Women are not sweeter

Re “When Women Attack” by Deidre Pike (SN&R Cover, December 26):

It was heartening to see SN&R break its silence on the 30 years of research that has consistently shown women to be as likely as men to initiate domestic violence. (It is ironic that organizations that sponsor the “Break the Silence” ads have worked ardently to suppress its discussion.)

The research that shows the equal frequency of women’s violence plus their higher propensity to use weapons does not even track their use of the most easy, safe and effective weapon—the telephone. An abusive woman need only make a false report, and the police and the courts will perpetuate her abuse for her.

Similarly, with the system stacked against men and with public defenders only having time to facilitate plea-bargaining, thousands of men cop pleas for reasons that have nothing to do with guilt.

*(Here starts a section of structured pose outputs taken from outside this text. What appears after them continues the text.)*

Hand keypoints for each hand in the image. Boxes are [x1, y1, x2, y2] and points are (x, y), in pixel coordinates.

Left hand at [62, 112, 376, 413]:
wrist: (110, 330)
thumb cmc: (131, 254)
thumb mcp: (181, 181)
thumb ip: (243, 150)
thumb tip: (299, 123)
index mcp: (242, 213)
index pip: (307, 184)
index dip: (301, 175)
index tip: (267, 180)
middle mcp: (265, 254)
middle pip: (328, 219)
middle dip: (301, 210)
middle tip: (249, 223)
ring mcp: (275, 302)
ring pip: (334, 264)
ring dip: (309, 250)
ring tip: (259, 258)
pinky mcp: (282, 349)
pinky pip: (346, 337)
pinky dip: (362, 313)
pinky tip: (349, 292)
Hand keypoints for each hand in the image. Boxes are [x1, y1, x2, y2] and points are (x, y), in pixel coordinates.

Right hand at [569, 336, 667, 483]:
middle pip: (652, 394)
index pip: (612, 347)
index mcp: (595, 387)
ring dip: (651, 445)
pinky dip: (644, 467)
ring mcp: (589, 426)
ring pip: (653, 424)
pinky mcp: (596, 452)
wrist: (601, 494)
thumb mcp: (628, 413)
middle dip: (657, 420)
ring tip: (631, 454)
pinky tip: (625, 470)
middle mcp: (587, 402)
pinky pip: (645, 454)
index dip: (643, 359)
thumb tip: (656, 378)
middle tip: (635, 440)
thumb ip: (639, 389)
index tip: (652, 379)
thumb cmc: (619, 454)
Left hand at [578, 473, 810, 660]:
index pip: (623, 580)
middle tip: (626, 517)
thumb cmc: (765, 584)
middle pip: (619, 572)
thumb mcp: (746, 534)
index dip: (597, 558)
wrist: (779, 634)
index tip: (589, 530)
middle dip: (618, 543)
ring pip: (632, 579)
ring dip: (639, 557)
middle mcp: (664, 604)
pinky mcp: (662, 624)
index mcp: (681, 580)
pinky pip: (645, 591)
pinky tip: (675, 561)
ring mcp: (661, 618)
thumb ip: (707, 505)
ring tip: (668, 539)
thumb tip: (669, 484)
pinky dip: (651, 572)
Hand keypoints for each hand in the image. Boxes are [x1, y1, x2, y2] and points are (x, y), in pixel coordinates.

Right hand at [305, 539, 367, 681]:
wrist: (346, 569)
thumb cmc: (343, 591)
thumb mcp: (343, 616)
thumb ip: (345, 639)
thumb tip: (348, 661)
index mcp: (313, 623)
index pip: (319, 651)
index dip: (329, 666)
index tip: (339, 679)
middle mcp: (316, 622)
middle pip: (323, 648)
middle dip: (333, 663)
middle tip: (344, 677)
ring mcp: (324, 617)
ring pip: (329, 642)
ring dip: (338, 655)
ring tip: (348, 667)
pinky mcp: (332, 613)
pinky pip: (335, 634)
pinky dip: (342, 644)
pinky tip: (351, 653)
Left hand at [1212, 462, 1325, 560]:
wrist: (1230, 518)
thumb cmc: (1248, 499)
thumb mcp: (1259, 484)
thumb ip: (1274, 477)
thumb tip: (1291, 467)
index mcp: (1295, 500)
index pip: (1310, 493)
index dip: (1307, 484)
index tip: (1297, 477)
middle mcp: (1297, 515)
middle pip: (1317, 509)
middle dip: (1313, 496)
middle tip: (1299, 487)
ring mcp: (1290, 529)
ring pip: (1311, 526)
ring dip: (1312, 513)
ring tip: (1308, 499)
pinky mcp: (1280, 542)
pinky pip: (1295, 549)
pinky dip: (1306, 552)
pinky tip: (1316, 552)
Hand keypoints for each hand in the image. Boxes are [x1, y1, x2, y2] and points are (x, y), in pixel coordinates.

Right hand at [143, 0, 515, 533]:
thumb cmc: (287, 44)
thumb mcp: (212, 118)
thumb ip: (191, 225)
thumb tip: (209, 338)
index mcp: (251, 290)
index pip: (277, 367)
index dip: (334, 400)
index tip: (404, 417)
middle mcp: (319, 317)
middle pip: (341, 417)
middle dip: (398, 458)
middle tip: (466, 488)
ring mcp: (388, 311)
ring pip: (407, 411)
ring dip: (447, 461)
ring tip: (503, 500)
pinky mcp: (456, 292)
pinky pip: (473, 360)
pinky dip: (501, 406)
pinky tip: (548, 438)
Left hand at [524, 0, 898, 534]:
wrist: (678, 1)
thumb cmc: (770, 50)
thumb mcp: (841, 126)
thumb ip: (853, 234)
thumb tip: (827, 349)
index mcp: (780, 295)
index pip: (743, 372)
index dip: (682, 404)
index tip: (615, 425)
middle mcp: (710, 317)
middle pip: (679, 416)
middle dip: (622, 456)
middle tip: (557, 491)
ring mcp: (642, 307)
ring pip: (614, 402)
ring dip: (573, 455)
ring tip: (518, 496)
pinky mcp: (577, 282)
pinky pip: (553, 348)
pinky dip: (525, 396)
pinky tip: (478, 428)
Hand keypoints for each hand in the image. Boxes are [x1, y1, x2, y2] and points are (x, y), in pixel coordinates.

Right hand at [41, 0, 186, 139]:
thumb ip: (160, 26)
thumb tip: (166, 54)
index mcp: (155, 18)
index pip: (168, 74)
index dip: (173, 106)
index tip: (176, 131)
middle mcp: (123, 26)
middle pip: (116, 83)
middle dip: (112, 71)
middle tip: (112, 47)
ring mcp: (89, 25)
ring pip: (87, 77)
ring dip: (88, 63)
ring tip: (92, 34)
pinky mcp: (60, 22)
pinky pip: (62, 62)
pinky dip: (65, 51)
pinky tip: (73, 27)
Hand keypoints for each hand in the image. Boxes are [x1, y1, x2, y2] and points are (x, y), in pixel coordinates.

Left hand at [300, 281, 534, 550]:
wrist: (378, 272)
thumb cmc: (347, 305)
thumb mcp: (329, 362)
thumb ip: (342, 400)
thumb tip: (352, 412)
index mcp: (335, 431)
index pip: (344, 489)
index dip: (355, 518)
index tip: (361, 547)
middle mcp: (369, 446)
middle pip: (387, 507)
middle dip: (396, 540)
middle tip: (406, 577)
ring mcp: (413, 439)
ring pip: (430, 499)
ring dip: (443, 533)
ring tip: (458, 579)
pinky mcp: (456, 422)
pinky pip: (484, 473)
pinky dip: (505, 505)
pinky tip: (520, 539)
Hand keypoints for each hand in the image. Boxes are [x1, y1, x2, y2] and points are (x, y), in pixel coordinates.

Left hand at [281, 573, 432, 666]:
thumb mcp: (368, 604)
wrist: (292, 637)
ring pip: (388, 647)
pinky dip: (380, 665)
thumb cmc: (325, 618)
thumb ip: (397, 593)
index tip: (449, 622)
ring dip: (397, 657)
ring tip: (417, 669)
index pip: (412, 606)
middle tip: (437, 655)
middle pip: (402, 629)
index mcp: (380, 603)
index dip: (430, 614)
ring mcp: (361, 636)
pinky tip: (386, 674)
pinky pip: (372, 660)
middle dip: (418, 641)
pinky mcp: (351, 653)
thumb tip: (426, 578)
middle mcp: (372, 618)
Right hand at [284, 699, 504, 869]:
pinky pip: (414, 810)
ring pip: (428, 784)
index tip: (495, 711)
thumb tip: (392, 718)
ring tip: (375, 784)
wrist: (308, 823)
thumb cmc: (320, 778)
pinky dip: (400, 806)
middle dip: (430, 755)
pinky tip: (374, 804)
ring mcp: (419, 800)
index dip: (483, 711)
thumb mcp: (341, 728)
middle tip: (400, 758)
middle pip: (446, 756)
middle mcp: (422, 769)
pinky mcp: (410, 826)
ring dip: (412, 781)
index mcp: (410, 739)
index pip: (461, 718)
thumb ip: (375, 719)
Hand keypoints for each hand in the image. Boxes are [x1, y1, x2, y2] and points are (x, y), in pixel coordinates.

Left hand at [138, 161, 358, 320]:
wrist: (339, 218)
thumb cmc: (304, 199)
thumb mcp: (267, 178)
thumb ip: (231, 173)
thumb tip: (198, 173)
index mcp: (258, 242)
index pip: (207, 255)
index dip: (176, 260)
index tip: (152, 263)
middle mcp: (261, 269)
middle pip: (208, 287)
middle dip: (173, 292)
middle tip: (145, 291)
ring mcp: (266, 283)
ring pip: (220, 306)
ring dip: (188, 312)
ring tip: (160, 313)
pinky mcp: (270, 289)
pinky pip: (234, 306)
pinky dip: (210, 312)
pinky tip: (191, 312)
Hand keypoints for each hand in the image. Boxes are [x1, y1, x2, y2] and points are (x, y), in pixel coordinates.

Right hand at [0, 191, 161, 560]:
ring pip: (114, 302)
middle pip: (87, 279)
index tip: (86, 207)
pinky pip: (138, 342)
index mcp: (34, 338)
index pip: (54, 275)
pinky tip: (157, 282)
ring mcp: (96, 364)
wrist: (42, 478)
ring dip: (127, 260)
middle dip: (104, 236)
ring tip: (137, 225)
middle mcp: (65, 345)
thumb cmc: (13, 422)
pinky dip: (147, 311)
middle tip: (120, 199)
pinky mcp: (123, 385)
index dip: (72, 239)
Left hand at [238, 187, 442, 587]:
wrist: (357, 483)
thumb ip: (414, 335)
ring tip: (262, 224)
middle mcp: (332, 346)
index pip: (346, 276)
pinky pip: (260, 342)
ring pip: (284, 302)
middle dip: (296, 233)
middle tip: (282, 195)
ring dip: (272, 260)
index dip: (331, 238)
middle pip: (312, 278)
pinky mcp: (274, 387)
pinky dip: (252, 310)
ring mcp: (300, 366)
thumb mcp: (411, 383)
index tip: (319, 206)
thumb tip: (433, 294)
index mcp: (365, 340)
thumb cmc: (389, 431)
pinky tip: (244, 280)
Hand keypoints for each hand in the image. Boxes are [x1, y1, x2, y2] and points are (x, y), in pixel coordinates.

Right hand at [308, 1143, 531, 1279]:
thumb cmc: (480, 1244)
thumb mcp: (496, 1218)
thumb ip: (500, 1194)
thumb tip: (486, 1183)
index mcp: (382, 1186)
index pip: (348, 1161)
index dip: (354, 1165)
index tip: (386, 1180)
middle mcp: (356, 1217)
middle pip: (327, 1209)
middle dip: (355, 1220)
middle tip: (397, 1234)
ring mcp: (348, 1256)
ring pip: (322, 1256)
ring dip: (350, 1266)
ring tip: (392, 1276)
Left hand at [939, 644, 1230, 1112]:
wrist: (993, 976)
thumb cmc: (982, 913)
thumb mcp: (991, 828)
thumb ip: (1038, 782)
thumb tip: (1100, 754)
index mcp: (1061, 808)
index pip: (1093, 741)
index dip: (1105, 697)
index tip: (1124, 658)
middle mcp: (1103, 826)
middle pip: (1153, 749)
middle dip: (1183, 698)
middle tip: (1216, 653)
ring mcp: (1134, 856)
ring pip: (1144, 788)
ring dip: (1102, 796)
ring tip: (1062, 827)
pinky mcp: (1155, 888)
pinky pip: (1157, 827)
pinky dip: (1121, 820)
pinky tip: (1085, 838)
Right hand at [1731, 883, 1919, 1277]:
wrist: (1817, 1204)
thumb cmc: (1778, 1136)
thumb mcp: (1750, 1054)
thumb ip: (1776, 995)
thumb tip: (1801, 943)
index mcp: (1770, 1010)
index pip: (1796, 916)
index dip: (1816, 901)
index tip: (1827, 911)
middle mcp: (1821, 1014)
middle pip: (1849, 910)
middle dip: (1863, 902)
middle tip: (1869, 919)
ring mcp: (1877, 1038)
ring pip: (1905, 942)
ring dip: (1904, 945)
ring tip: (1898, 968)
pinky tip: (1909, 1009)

Reform in this arena will be difficult. There is the emotional investment in believing that women are sweeter than me. There is the philosophical investment in claiming that domestic violence is caused by patriarchy. There is the huge financial investment in keeping domestic violence a “women’s” issue—billions of dollars that might have to be shared with male victims.

When faced with the overwhelming evidence of female domestic violence, most people point to politically correct sexist stereotyping and claim that abusive women are too small and gentle to do any harm. Not only is the stereotype false, but also, supposedly, the reason the law denies custody to violent men is that it harms children to view it. Are they learning anything less harmful when they watch women slap men (and watch society condone it)? Is a woman who destroys a father-child relationship by fabricating an allegation really so harmless?

We now speak of the men and women who gave their lives for our country—even though 99.99 percent of documented American casualties are male. You have to wonder: Why did the movement that insisted that all sexism be removed from language create a term like Battered Women’s Syndrome, and why did it insist that male victims be legally excluded from the very concept?